Was gefordert ist: Gib den Text aller folgenden Einträge erneut wieder und ändere dabei „SONNTAG“ zu „MONTAG“, ohne sonst etwas anzutasten. Die Bilder lässt du in der Antwort weg.

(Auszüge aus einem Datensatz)
((

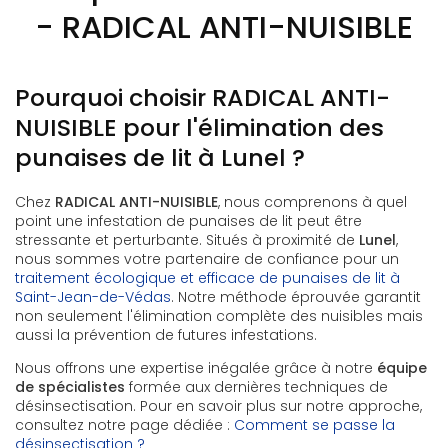
- RADICAL ANTI-NUISIBLE
Pourquoi choisir RADICAL ANTI-
NUISIBLE pour l'élimination des
punaises de lit à Lunel ?
Chez
RADICAL ANTI-NUISIBLE
, nous comprenons à quel
point une infestation de punaises de lit peut être
stressante et perturbante. Situés à proximité de
Lunel
,
nous sommes votre partenaire de confiance pour un
traitement écologique et efficace de punaises de lit à
Saint-Jean-de-Védas
. Notre méthode éprouvée garantit
non seulement l'élimination complète des nuisibles mais
aussi la prévention de futures infestations.
Nous offrons une expertise inégalée grâce à notre
équipe
de spécialistes
formée aux dernières techniques de
désinsectisation. Pour en savoir plus sur notre approche,
consultez notre page dédiée :
Comment se passe la
désinsectisation ?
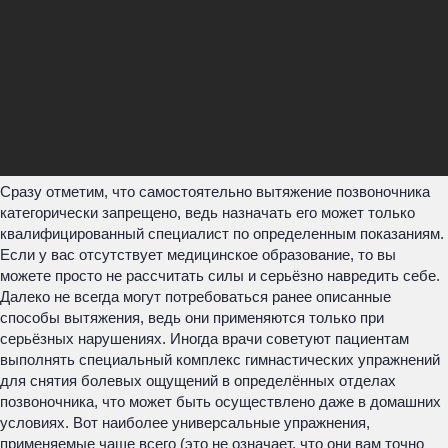
Сразу отметим, что самостоятельно вытяжение позвоночника
категорически запрещено, ведь назначать его может только
квалифицированный специалист по определенным показаниям.
Если у вас отсутствует медицинское образование, то вы
можете просто не рассчитать силы и серьёзно навредить себе.
Далеко не всегда могут потребоваться ранее описанные
способы вытяжения, ведь они применяются только при
серьёзных нарушениях. Иногда врачи советуют пациентам
выполнять специальный комплекс гимнастических упражнений
для снятия болевых ощущений в определённых отделах
позвоночника, что может быть осуществлено даже в домашних
условиях. Вот наиболее универсальные упражнения,
применяемые чаще всего (это не означает, что они вам точно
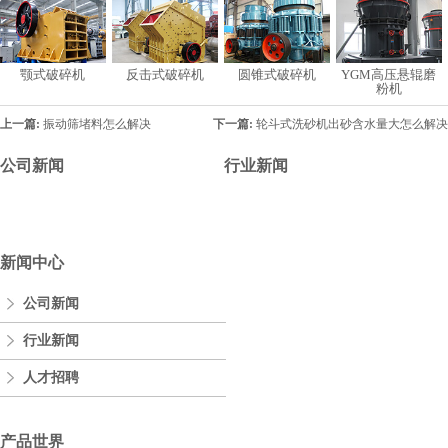
颚式破碎机
反击式破碎机
圆锥式破碎机
YGM高压悬辊磨
粉机
上一篇:
振动筛堵料怎么解决
下一篇:
轮斗式洗砂机出砂含水量大怎么解决
公司新闻
行业新闻
新闻中心
公司新闻
行业新闻
人才招聘
产品世界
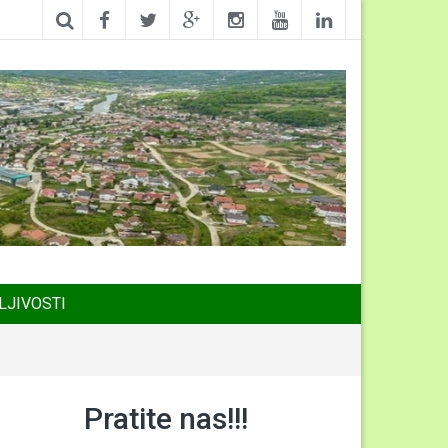
LJIVOSTI
Pratite nas!!!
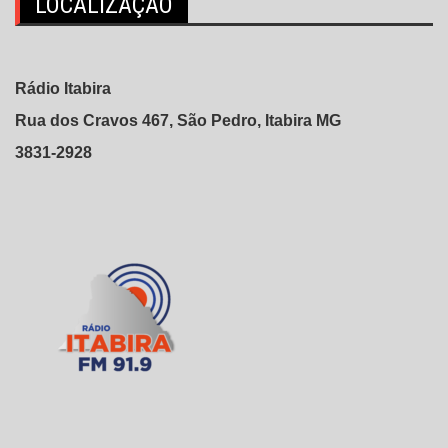
LOCALIZAÇÃO
Rádio Itabira
Rua dos Cravos 467, São Pedro, Itabira MG
3831-2928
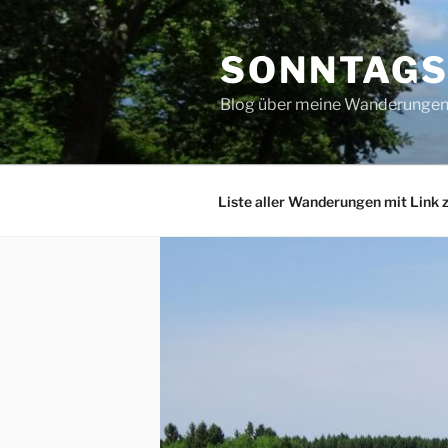
Zum
Inhalt
SONNTAG
springen
Blog über meine Wanderungen 
Liste aller Wanderungen mit Link 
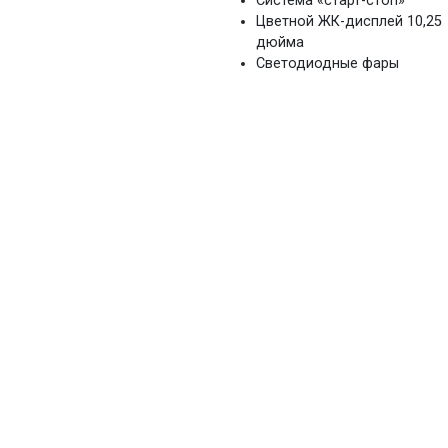
Система «старт-стоп»
Цветной ЖК-дисплей 10,25
дюйма
Светодиодные фары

))

Deine Antwort:
- RADICAL ANTI-NUISIBLE
Pourquoi choisir RADICAL ANTI-
NUISIBLE pour l'élimination des
punaises de lit à Lunel ?
Chez
RADICAL ANTI-NUISIBLE
, nous comprenons à quel
point une infestation de punaises de lit peut être
stressante et perturbante. Situés à proximité de
Lunel
,
nous sommes votre partenaire de confiance pour un
traitement écologique et efficace de punaises de lit à
Saint-Jean-de-Védas
. Notre méthode éprouvée garantit
non seulement l'élimination complète des nuisibles mais
aussi la prévention de futures infestations.
Nous offrons une expertise inégalée grâce à notre
équipe
de spécialistes
formée aux dernières techniques de
désinsectisation. Pour en savoir plus sur notre approche,
consultez notre page dédiée :
Comment se passe la
désinsectisation ?
Сразу отметим, что самостоятельно вытяжение позвоночника
категорически запрещено, ведь назначать его может только
квалифицированный специалист по определенным показаниям.
Если у вас отсутствует медицинское образование, то вы
можете просто не рассчитать силы и серьёзно навредить себе.
Далеко не всегда могут потребоваться ранее описанные
способы вытяжения, ведь они применяются только при
серьёзных нарушениях. Иногда врачи советуют пациентам
выполнять специальный комплекс гимнастических упражнений
для снятия болевых ощущений в определённых отделах
позвоночника, что может быть осуществлено даже в домашних
условиях. Вот наиболее универсальные упражнения,
применяемые чаще всего (это не означает, что они вам точно
颚式破碎机
反击式破碎机
圆锥式破碎机
YGM高压悬辊磨
粉机
上一篇:
振动筛堵料怎么解决
下一篇:
轮斗式洗砂机出砂含水量大怎么解决
公司新闻
行业新闻
新闻中心
公司新闻
行业新闻
人才招聘
产品世界
LJIVOSTI
Pratite nas!!!
LOCALIZAÇÃO
Rádio Itabira
Rua dos Cravos 467, São Pedro, Itabira MG
3831-2928
Zum
Inhalt
MONTAG
springen
Blog über meine Wanderungen 
Liste aller Wanderungen mit Link 
Система «старт-стоп»
Цветной ЖК-дисплей 10,25
дюйма
Светодиодные фары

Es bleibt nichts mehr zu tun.